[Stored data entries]
- - -

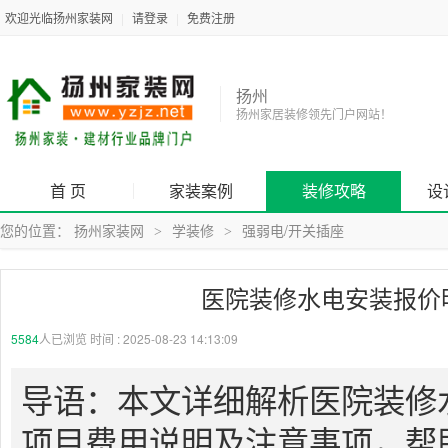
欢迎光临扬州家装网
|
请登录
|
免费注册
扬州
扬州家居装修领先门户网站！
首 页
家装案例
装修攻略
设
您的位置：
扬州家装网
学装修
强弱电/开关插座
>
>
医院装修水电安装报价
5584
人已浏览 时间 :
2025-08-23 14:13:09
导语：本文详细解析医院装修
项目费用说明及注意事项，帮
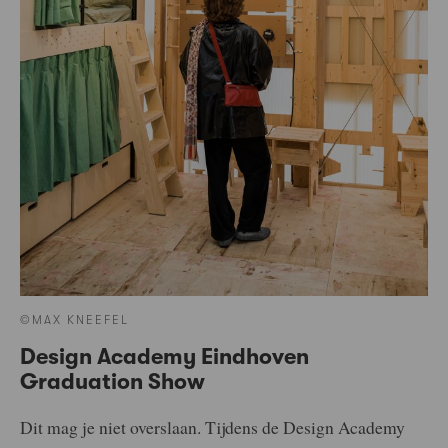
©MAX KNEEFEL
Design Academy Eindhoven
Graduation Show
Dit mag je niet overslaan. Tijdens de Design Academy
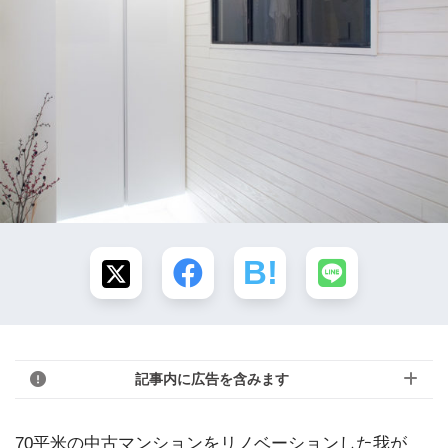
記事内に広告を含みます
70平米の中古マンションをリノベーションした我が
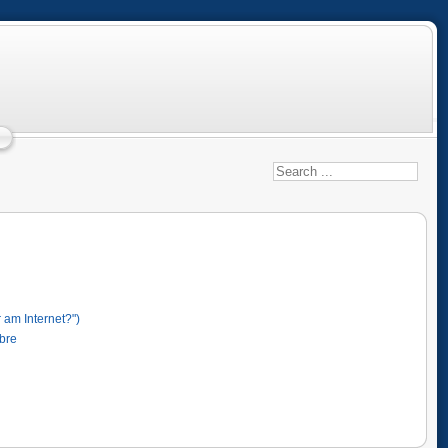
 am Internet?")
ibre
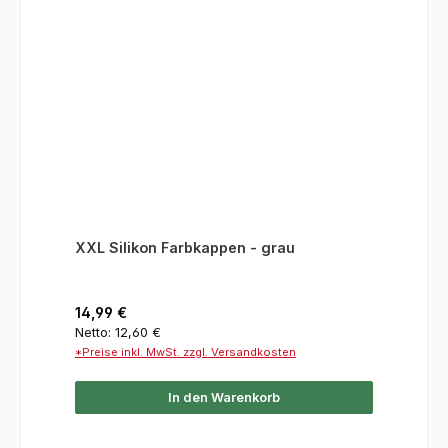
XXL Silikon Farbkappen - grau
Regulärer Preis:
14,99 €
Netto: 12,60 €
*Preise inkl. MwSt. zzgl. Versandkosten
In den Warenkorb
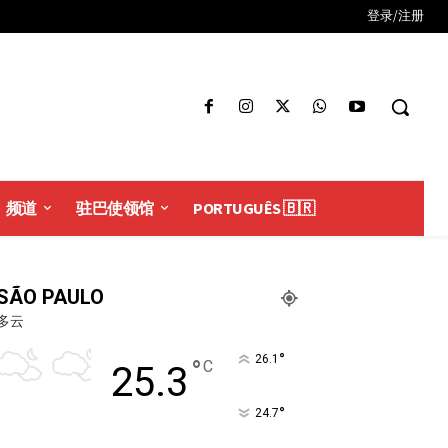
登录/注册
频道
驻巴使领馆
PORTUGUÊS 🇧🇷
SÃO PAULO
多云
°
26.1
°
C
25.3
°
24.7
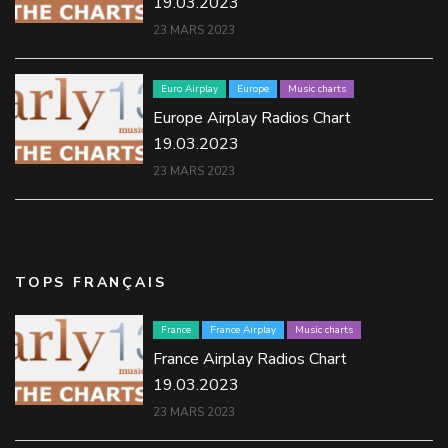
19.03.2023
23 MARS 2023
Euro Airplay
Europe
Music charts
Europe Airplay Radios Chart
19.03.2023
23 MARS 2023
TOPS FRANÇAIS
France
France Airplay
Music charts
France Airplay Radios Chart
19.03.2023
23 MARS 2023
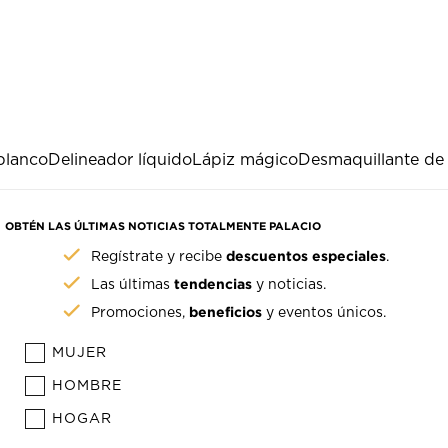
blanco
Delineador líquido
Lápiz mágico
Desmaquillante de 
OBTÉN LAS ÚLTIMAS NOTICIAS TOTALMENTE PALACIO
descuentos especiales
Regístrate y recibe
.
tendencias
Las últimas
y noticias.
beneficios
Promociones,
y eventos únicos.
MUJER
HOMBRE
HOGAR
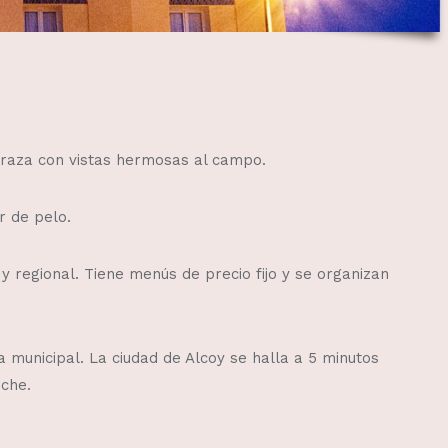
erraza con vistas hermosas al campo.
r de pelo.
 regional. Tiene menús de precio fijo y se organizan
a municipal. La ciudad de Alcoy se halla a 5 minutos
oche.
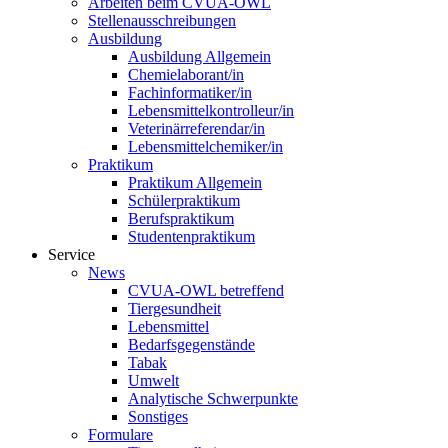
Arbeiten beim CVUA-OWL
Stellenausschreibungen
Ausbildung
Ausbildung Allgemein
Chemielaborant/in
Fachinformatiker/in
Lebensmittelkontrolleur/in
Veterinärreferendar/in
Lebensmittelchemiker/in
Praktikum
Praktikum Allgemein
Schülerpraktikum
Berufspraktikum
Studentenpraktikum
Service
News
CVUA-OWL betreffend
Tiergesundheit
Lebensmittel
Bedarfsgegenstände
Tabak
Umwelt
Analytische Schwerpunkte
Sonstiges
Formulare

- - -

» EXERCISE BRIEF: Copy down every one of the lines above without changing anything, but omit the picture markers.

» TASK RESPONSE:
欢迎光临扬州家装网
|
请登录
|
免费注册
扬州
扬州家居装修领先门户网站！
首 页
家装案例
装修攻略
设
您的位置：
扬州家装网
学装修
强弱电/开关插座
>
>
医院装修水电安装报价
5584
人已浏览 时间 :
2025-08-23 14:13:09
导语：本文详细解析医院装修
项目费用说明及注意事项，帮
©MAX KNEEFEL
Design Academy Eindhoven
Graduation Show
Dit mag je niet overslaan. Tijdens de Design Academy
記事内に広告を含みます
70平米の中古マンションをリノベーションした我が
 am Internet?")
ibre
XXL Silikon Farbkappen - grau
Regulärer Preis:
14,99 €
Netto: 12,60 €
*Preise inkl. MwSt. zzgl. Versandkosten
In den Warenkorb
登录/注册
频道
驻巴使领馆
PORTUGUÊS 🇧🇷
SÃO PAULO
多云
°
26.1
°
C
25.3
°
24.7
19.03.2023
23 MARS 2023
Euro Airplay
Europe
Music charts
Europe Airplay Radios Chart
19.03.2023
23 MARS 2023
TOPS FRANÇAIS
France
France Airplay
Music charts
France Airplay Radios Chart
19.03.2023
23 MARS 2023
blanco
Delineador líquido
Lápiz mágico
Desmaquillante de 
OBTÉN LAS ÚLTIMAS NOTICIAS TOTALMENTE PALACIO
descuentos especiales
Regístrate y recibe
.
tendencias
Las últimas
y noticias.
beneficios
Promociones,
y eventos únicos.
MUJER
HOMBRE
HOGAR
erraza con vistas hermosas al campo.
r de pelo.
 regional. Tiene menús de precio fijo y se organizan
a municipal. La ciudad de Alcoy se halla a 5 minutos
oche.
Arbeiten beim CVUA-OWL
Stellenausschreibungen
Ausbildung
Ausbildung Allgemein
Chemielaborant/in
Fachinformatiker/in
Lebensmittelkontrolleur/in
Veterinärreferendar/in
Lebensmittelchemiker/in
Praktikum
Praktikum Allgemein
Schülerpraktikum
Berufspraktikum
Studentenpraktikum
Service
News
CVUA-OWL betreffend
Tiergesundheit
Lebensmittel
Bedarfsgegenstände
Tabak
Umwelt
Analytische Schwerpunkte
Sonstiges
Formulare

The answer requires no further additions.